From summer 2004 through March 2005, I muddled through a monster of a novel titled Dr. Plant. Worn out, I took a break from it in March 2005 and hammered out a short novel titled Maggie Redcrest, Alias Inferno.

Boosted by the agent’s confidence, I started Claws 2 in summer 2005.

Things were beginning to turn to mess, though. Novels were overlapping. One week, I’d think I was going to find a publisher, the next week not. Starting a novel and stopping it midway was a lesson I had to learn.

By December, it was clear that Claws had failed to find a publisher, and the sequel became something of a living nightmare to write to completion. I took a break this past January and February and tried to finish Dr. Plant (a massive 800+ page tome), and finally said the hell with it, and forced myself to write the ending of Claws 2, which I just finished less than a month ago.

Since then, I’ve started a new suspense novel (currently titled “Death Cabin”) and I think I’m pretty much convinced that suspense is the genre for me.

There are deviations of the suspense genre (mystery, crime, and some science-fiction go hand in hand with suspense), but I think, at least for the time being, I know what I feel a suspense novel should do, and I’m just going to try to deliver some of the best ones that I can.

So, that’s where I am. I’m working on novel nine. There’ve been ups and downs and highs and lows, and I’ve learned a hell of a lot about this business since submitting that poem to Bantam Books in 1990.

What’s around the corner from here?

Hopefully, more writing... and who knows, maybe a book contract.

Stacey


Sunday May 28, 2006
Outstanding day today.

I wrote another 2,213 words on the new suspense novel, bringing the total to 26,110 at 131 pages for exactly two weeks of writing.

Tomorrow, I fly out of Raleigh/Durham for Arizona, and I'll be on the road the next couple of weeks.
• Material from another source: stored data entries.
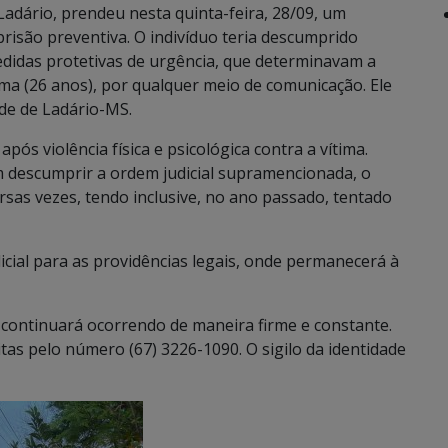
 Ladário, prendeu nesta quinta-feira, 28/09, um
isão preventiva. O indivíduo teria descumprido
edidas protetivas de urgência, que determinavam a
ma (26 anos), por qualquer meio de comunicação. Ele
ade de Ladário-MS.
ós violência física e psicológica contra a vítima.
 descumprir a ordem judicial supramencionada, o
ersas vezes, tendo inclusive, no ano passado, tentado
icial para as providências legais, onde permanecerá à
me continuará ocorrendo de maneira firme e constante.
as pelo número (67) 3226-1090. O sigilo da identidade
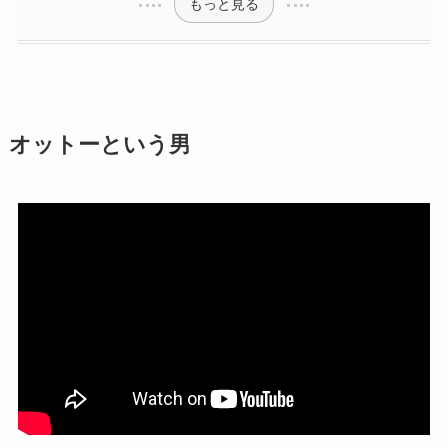
もっと見る
オットーという男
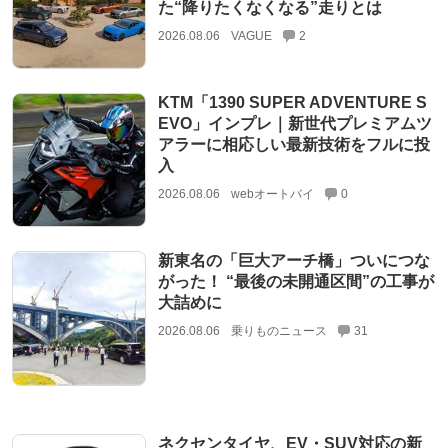
た“降りたくなくなる”走りとは
2026.08.06
VAGUE
2
KTM「1390 SUPER ADVENTURE S
EVO」インプレ｜新世代プレミアムツ
アラーに相応しい最新技術をフルに投
入
2026.08.06
webオートバイ
0
新東名の「巨大アーチ橋」ついにつな
がった！ “最後の未開通区間”の工事が
大詰めに
2026.08.06
乗りものニュース
31
ネクセンタイヤ、EV・SUV対応の新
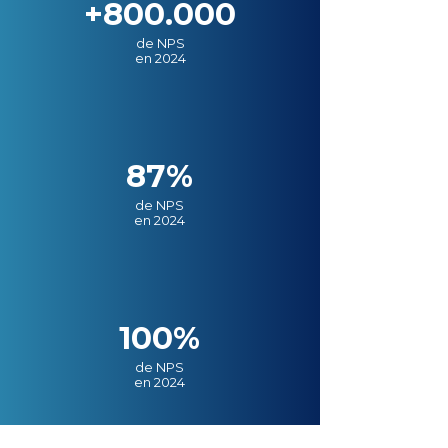
+800.000
de NPS
en 2024
87%
de NPS
en 2024
100%
de NPS
en 2024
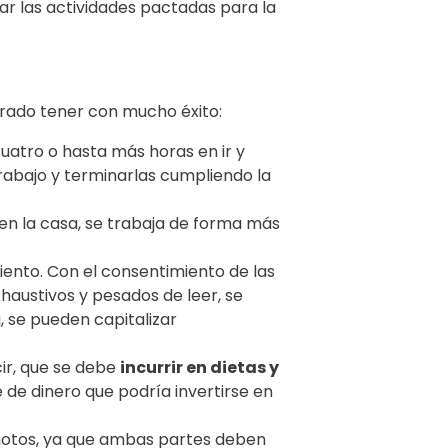
ar las actividades pactadas para la
grado tener con mucho éxito:
uatro o hasta más horas en ir y
trabajo y terminarlas cumpliendo la
 en la casa, se trabaja de forma más
ento. Con el consentimiento de las
haustivos y pesados de leer, se
, se pueden capitalizar
ir, que se debe
incurrir en dietas y
e de dinero que podría invertirse en
emotos, ya que ambas partes deben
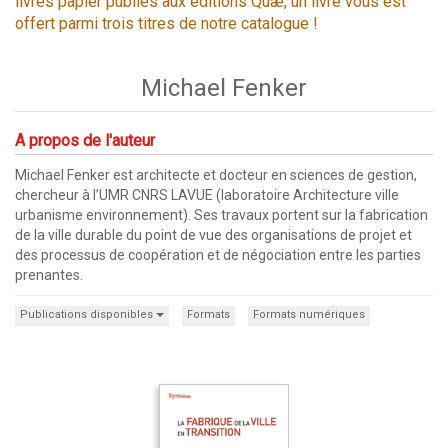
livres papier publiés aux éditions Quæ, un livre vous est
offert parmi trois titres de notre catalogue !
Michael Fenker
A propos de l'auteur
Michael Fenker est architecte et docteur en sciences de gestion,
chercheur à l’UMR CNRS LAVUE (laboratoire Architecture ville
urbanisme environnement). Ses travaux portent sur la fabrication
de la ville durable du point de vue des organisations de projet et
des processus de coopération et de négociation entre les parties
prenantes.
Publications disponibles
Formats
Formats numériques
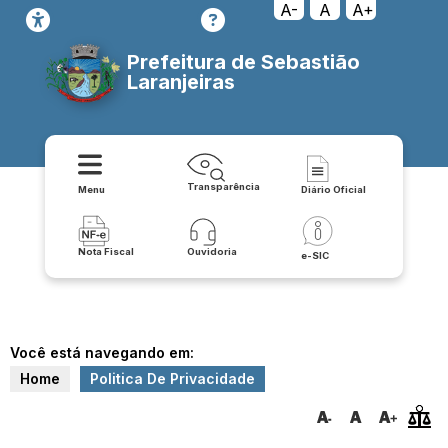
A-
A
A+
Prefeitura de Sebastião
Laranjeiras
Transparência
Menu
Diário Oficial
Nota Fiscal
Ouvidoria
e-SIC
Você está navegando em:
Home
Politica De Privacidade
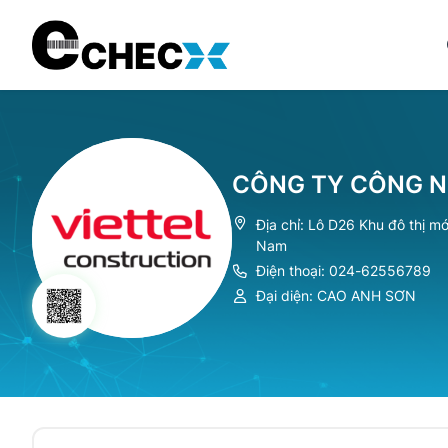
CÔNG TY CÔNG N
Địa chỉ: Lô D26 Khu đô thị m
Nam
Điện thoại: 024-62556789
Đại diện: CAO ANH SƠN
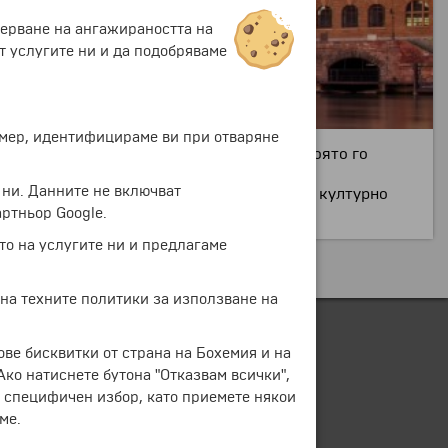
мерване на ангажираността на
т услугите ни и да подобряваме
ример, идентифицираме ви при отваряне
зположен е край бреговете на р. Рейн, която го
 ни. Данните не включват
о сгради с историческо, архитектурно и културно
ртньор Google.
то на услугите ни и предлагаме
 на техните политики за използване на
ове бисквитки от страна на Бохемия и на
 Ако натиснете бутона "Отказвам всички",
е специфичен избор, като приемете някои
ме.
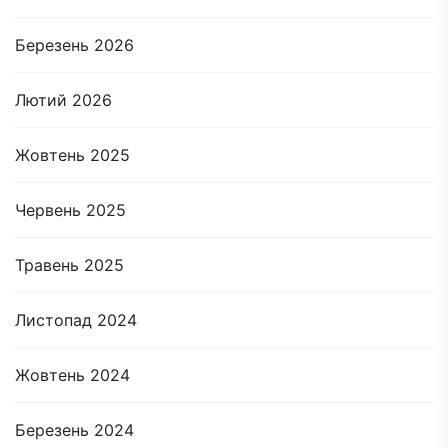
Березень 2026
Лютий 2026
Жовтень 2025
Червень 2025
Травень 2025
Листопад 2024
Жовтень 2024
Березень 2024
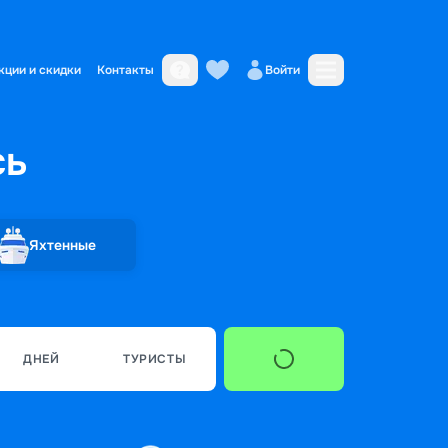
кции и скидки
Контакты
Войти
сь
Яхтенные
ДНЕЙ
ТУРИСТЫ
I got done writing around 5:00 pm. Afterwards, I rode my bike along the Reedy Creek Greenway from my house to NC State. It's about five miles away, and once over at State, I rode all around the campus. School is out and there was hardly anyone on campus, and so I checked out all the buildings and just rode around everywhere.

Made it back home around 9:00 PM, and then drove to Char-Grill for dinner. I feel very lucky to live the life that I live.